Хасанов молчит, Наташа тоже. Обнимает себя за плечи, лицо задумчивое, растерянное. Неохотно признаёт:

- Было бы занятно, конечно. Местами даже неплохо. Все бы жили моментом, а не… не той жопой, которой живут сейчас.

Ислам вращает на пальце брелок с ключами.

- Значит, время нужно отменять. Займусь этим, как только покурю.

- Как так?

Вскидывает на него глаза.

- Очень просто, - хитро щурится Ислам. - Запрещу в нашем с Яно государстве. Нет, я, конечно, поговорю с ним сначала, но, думаю, он не будет против.

- Ты шулер.

Она хочет в чём-то обвинить Ислама, и повод - вот он, перед глазами, значительнее, чем совпадающие отпечатки пальцев на орудие убийства, и в доме молчаливого садовника, живущего неподалёку в детективах Агаты Кристи. Но что-то всё равно не сходится.
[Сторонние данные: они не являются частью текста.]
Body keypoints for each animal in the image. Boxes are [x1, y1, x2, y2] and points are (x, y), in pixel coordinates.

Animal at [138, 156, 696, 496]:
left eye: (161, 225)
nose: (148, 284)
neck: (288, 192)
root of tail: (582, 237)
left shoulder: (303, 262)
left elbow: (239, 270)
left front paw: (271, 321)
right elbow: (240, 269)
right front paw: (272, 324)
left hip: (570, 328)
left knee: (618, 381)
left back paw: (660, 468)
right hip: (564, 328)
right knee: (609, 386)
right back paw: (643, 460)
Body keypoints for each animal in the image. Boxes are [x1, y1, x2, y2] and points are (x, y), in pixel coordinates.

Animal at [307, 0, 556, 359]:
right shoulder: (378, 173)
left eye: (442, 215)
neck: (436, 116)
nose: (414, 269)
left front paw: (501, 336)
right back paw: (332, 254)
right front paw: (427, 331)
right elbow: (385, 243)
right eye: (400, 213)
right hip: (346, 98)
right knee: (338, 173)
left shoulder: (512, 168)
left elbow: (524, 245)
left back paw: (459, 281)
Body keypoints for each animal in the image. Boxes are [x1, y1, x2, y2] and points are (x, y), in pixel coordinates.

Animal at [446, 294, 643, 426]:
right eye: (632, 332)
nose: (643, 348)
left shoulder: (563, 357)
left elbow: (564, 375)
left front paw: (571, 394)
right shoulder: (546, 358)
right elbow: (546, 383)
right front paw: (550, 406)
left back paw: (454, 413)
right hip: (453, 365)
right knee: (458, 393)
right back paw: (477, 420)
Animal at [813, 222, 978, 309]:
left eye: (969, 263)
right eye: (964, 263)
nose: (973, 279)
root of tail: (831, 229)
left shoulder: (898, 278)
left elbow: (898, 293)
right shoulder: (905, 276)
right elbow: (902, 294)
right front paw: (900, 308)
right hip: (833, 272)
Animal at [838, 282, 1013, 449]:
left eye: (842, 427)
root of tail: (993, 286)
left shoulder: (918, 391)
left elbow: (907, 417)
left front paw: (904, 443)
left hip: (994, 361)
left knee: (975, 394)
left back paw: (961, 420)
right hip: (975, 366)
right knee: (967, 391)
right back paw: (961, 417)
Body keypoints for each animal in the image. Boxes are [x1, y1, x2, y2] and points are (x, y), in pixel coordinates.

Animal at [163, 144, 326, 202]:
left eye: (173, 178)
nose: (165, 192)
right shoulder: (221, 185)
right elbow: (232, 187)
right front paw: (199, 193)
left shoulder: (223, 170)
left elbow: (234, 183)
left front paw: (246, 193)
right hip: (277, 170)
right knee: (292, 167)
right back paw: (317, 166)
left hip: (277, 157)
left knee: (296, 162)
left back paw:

- Как ты на всё это решился, я не могу понять. Объясни мне. Пожалуйста.

- Ты же сама ходишь налево.

- Что?!

- Тебя нельзя назвать законопослушной гражданкой. Чёрт, да мы все здесь вместе взятые законопослушнее, чем ты. Не устраиваем флешмобов в чебурашковых шубах, не расписываем под хохлому чужие машины… Не знаем и не можем объяснить на пальцах, что же не так в нашей прекрасной стране. Разве что посетовать, что такой-то опять поднял тарифы на трояк в зачётке напротив своего предмета. И ты говоришь мне, что я шулер, только из-за каких-то махинаций со временем?